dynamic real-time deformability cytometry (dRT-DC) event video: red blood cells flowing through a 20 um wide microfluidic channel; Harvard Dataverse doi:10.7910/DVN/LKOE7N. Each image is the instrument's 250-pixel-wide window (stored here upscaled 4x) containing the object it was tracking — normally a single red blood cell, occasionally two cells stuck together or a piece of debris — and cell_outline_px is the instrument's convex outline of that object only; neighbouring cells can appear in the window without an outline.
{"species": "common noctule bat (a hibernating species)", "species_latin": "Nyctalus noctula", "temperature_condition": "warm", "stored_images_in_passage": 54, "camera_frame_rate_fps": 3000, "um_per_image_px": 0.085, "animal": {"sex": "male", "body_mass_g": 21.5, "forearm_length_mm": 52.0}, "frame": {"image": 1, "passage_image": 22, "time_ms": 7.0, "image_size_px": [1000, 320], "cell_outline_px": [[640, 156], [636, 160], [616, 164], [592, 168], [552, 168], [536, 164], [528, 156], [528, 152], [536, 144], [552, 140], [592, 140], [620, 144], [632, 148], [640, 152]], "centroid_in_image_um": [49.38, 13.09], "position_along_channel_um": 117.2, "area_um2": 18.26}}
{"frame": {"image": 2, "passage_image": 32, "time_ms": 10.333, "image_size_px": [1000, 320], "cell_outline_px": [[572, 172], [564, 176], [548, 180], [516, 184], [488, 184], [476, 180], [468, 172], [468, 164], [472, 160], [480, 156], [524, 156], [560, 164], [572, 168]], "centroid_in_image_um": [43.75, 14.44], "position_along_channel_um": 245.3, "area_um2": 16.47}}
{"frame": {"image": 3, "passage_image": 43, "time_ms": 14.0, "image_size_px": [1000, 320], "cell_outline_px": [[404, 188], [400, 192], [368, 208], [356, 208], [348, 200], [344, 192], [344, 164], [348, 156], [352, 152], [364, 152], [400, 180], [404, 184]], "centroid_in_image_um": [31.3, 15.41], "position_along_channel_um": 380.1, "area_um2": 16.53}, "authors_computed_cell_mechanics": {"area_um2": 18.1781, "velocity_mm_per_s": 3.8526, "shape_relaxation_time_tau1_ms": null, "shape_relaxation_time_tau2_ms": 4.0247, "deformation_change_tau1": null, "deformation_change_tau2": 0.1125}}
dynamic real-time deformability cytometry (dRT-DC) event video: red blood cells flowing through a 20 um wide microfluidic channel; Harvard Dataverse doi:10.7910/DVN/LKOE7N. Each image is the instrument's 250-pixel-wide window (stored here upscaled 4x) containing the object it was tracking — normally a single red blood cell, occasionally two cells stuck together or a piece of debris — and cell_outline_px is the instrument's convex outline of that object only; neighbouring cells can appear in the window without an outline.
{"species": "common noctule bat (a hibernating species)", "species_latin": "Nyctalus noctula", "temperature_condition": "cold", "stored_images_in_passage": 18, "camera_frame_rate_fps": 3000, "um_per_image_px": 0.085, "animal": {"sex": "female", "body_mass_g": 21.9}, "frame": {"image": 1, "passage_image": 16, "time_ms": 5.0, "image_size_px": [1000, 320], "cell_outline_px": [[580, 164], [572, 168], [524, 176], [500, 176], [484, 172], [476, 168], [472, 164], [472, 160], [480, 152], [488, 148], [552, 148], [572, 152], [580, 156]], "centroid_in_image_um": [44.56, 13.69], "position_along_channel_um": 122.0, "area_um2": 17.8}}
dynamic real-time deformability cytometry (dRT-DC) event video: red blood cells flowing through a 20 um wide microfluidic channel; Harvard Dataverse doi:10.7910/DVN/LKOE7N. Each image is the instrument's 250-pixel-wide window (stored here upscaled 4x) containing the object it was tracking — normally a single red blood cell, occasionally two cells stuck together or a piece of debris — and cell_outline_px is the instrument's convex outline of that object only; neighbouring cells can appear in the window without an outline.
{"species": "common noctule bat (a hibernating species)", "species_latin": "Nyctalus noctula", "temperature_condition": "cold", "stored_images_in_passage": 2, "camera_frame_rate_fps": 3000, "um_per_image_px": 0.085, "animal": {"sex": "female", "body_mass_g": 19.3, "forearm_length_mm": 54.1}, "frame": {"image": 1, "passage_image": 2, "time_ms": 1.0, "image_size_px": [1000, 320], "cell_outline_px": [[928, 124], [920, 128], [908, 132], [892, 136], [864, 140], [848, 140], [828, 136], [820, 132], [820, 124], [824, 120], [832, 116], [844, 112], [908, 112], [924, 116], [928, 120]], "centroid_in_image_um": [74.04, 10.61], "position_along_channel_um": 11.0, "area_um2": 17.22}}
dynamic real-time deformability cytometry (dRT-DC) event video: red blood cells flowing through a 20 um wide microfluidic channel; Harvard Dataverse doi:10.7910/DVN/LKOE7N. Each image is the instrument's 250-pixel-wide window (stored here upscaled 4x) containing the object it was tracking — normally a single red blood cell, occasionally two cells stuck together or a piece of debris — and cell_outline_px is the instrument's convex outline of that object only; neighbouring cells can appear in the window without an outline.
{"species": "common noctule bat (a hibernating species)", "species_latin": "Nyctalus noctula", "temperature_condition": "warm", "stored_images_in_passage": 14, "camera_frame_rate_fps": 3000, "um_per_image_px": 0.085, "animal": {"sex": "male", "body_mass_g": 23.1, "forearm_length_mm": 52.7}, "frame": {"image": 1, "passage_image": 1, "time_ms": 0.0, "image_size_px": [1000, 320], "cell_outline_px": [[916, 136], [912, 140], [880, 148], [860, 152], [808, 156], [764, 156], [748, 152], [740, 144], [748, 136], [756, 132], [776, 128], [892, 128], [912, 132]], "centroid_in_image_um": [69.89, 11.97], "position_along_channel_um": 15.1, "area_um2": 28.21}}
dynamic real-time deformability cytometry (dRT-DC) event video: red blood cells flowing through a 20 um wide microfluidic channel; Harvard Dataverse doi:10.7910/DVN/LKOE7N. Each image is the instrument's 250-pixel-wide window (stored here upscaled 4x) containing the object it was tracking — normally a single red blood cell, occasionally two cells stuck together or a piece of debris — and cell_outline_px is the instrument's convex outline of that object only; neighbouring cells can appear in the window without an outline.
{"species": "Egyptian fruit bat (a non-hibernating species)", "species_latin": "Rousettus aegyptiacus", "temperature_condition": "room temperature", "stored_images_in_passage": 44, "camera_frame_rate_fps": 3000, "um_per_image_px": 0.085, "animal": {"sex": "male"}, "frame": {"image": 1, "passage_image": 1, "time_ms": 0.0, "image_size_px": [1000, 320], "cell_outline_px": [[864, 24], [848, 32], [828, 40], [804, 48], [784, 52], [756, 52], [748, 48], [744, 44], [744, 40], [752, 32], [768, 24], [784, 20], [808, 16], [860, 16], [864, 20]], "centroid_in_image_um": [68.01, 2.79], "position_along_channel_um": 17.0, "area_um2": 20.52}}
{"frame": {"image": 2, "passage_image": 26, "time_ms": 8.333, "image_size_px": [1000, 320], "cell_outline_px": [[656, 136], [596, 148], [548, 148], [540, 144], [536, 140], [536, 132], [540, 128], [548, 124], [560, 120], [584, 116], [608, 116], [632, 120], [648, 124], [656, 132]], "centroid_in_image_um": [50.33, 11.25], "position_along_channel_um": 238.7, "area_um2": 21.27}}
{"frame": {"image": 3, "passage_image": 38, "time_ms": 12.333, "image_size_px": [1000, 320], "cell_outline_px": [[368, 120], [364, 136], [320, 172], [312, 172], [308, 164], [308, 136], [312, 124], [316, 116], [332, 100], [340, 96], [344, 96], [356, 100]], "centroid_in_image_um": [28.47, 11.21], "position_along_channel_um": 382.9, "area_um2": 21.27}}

TASK GOAL:
Copy every record above exactly as it appears.

RESPONSE TO THE TASK:
dynamic real-time deformability cytometry (dRT-DC) event video: red blood cells flowing through a 20 um wide microfluidic channel; Harvard Dataverse doi:10.7910/DVN/LKOE7N. Each image is the instrument's 250-pixel-wide window (stored here upscaled 4x) containing the object it was tracking — normally a single red blood cell, occasionally two cells stuck together or a piece of debris — and cell_outline_px is the instrument's convex outline of that object only; neighbouring cells can appear in the window without an outline.
{"species": "common noctule bat (a hibernating species)", "species_latin": "Nyctalus noctula", "temperature_condition": "warm", "stored_images_in_passage": 54, "camera_frame_rate_fps": 3000, "um_per_image_px": 0.085, "animal": {"sex": "male", "body_mass_g": 21.5, "forearm_length_mm": 52.0}, "frame": {"image": 1, "passage_image": 22, "time_ms": 7.0, "image_size_px": [1000, 320], "cell_outline_px": [[640, 156], [636, 160], [616, 164], [592, 168], [552, 168], [536, 164], [528, 156], [528, 152], [536, 144], [552, 140], [592, 140], [620, 144], [632, 148], [640, 152]], "centroid_in_image_um": [49.38, 13.09], "position_along_channel_um": 117.2, "area_um2": 18.26}}
{"frame": {"image": 2, "passage_image": 32, "time_ms": 10.333, "image_size_px": [1000, 320], "cell_outline_px": [[572, 172], [564, 176], [548, 180], [516, 184], [488, 184], [476, 180], [468, 172], [468, 164], [472, 160], [480, 156], [524, 156], [560, 164], [572, 168]], "centroid_in_image_um": [43.75, 14.44], "position_along_channel_um": 245.3, "area_um2": 16.47}}
{"frame": {"image": 3, "passage_image": 43, "time_ms": 14.0, "image_size_px": [1000, 320], "cell_outline_px": [[404, 188], [400, 192], [368, 208], [356, 208], [348, 200], [344, 192], [344, 164], [348, 156], [352, 152], [364, 152], [400, 180], [404, 184]], "centroid_in_image_um": [31.3, 15.41], "position_along_channel_um": 380.1, "area_um2": 16.53}, "authors_computed_cell_mechanics": {"area_um2": 18.1781, "velocity_mm_per_s": 3.8526, "shape_relaxation_time_tau1_ms": null, "shape_relaxation_time_tau2_ms": 4.0247, "deformation_change_tau1": null, "deformation_change_tau2": 0.1125}}
dynamic real-time deformability cytometry (dRT-DC) event video: red blood cells flowing through a 20 um wide microfluidic channel; Harvard Dataverse doi:10.7910/DVN/LKOE7N. Each image is the instrument's 250-pixel-wide window (stored here upscaled 4x) containing the object it was tracking — normally a single red blood cell, occasionally two cells stuck together or a piece of debris — and cell_outline_px is the instrument's convex outline of that object only; neighbouring cells can appear in the window without an outline.
{"species": "common noctule bat (a hibernating species)", "species_latin": "Nyctalus noctula", "temperature_condition": "cold", "stored_images_in_passage": 18, "camera_frame_rate_fps": 3000, "um_per_image_px": 0.085, "animal": {"sex": "female", "body_mass_g": 21.9}, "frame": {"image": 1, "passage_image": 16, "time_ms": 5.0, "image_size_px": [1000, 320], "cell_outline_px": [[580, 164], [572, 168], [524, 176], [500, 176], [484, 172], [476, 168], [472, 164], [472, 160], [480, 152], [488, 148], [552, 148], [572, 152], [580, 156]], "centroid_in_image_um": [44.56, 13.69], "position_along_channel_um": 122.0, "area_um2": 17.8}}
dynamic real-time deformability cytometry (dRT-DC) event video: red blood cells flowing through a 20 um wide microfluidic channel; Harvard Dataverse doi:10.7910/DVN/LKOE7N. Each image is the instrument's 250-pixel-wide window (stored here upscaled 4x) containing the object it was tracking — normally a single red blood cell, occasionally two cells stuck together or a piece of debris — and cell_outline_px is the instrument's convex outline of that object only; neighbouring cells can appear in the window without an outline.
{"species": "common noctule bat (a hibernating species)", "species_latin": "Nyctalus noctula", "temperature_condition": "cold", "stored_images_in_passage": 2, "camera_frame_rate_fps": 3000, "um_per_image_px": 0.085, "animal": {"sex": "female", "body_mass_g": 19.3, "forearm_length_mm": 54.1}, "frame": {"image": 1, "passage_image": 2, "time_ms": 1.0, "image_size_px": [1000, 320], "cell_outline_px": [[928, 124], [920, 128], [908, 132], [892, 136], [864, 140], [848, 140], [828, 136], [820, 132], [820, 124], [824, 120], [832, 116], [844, 112], [908, 112], [924, 116], [928, 120]], "centroid_in_image_um": [74.04, 10.61], "position_along_channel_um": 11.0, "area_um2": 17.22}}
dynamic real-time deformability cytometry (dRT-DC) event video: red blood cells flowing through a 20 um wide microfluidic channel; Harvard Dataverse doi:10.7910/DVN/LKOE7N. Each image is the instrument's 250-pixel-wide window (stored here upscaled 4x) containing the object it was tracking — normally a single red blood cell, occasionally two cells stuck together or a piece of debris — and cell_outline_px is the instrument's convex outline of that object only; neighbouring cells can appear in the window without an outline.
{"species": "common noctule bat (a hibernating species)", "species_latin": "Nyctalus noctula", "temperature_condition": "warm", "stored_images_in_passage": 14, "camera_frame_rate_fps": 3000, "um_per_image_px": 0.085, "animal": {"sex": "male", "body_mass_g": 23.1, "forearm_length_mm": 52.7}, "frame": {"image": 1, "passage_image": 1, "time_ms": 0.0, "image_size_px": [1000, 320], "cell_outline_px": [[916, 136], [912, 140], [880, 148], [860, 152], [808, 156], [764, 156], [748, 152], [740, 144], [748, 136], [756, 132], [776, 128], [892, 128], [912, 132]], "centroid_in_image_um": [69.89, 11.97], "position_along_channel_um": 15.1, "area_um2": 28.21}}
dynamic real-time deformability cytometry (dRT-DC) event video: red blood cells flowing through a 20 um wide microfluidic channel; Harvard Dataverse doi:10.7910/DVN/LKOE7N. Each image is the instrument's 250-pixel-wide window (stored here upscaled 4x) containing the object it was tracking — normally a single red blood cell, occasionally two cells stuck together or a piece of debris — and cell_outline_px is the instrument's convex outline of that object only; neighbouring cells can appear in the window without an outline.
{"species": "Egyptian fruit bat (a non-hibernating species)", "species_latin": "Rousettus aegyptiacus", "temperature_condition": "room temperature", "stored_images_in_passage": 44, "camera_frame_rate_fps": 3000, "um_per_image_px": 0.085, "animal": {"sex": "male"}, "frame": {"image": 1, "passage_image": 1, "time_ms": 0.0, "image_size_px": [1000, 320], "cell_outline_px": [[864, 24], [848, 32], [828, 40], [804, 48], [784, 52], [756, 52], [748, 48], [744, 44], [744, 40], [752, 32], [768, 24], [784, 20], [808, 16], [860, 16], [864, 20]], "centroid_in_image_um": [68.01, 2.79], "position_along_channel_um": 17.0, "area_um2": 20.52}}
{"frame": {"image": 2, "passage_image": 26, "time_ms": 8.333, "image_size_px": [1000, 320], "cell_outline_px": [[656, 136], [596, 148], [548, 148], [540, 144], [536, 140], [536, 132], [540, 128], [548, 124], [560, 120], [584, 116], [608, 116], [632, 120], [648, 124], [656, 132]], "centroid_in_image_um": [50.33, 11.25], "position_along_channel_um": 238.7, "area_um2": 21.27}}
{"frame": {"image": 3, "passage_image": 38, "time_ms": 12.333, "image_size_px": [1000, 320], "cell_outline_px": [[368, 120], [364, 136], [320, 172], [312, 172], [308, 164], [308, 136], [312, 124], [316, 116], [332, 100], [340, 96], [344, 96], [356, 100]], "centroid_in_image_um": [28.47, 11.21], "position_along_channel_um": 382.9, "area_um2": 21.27}}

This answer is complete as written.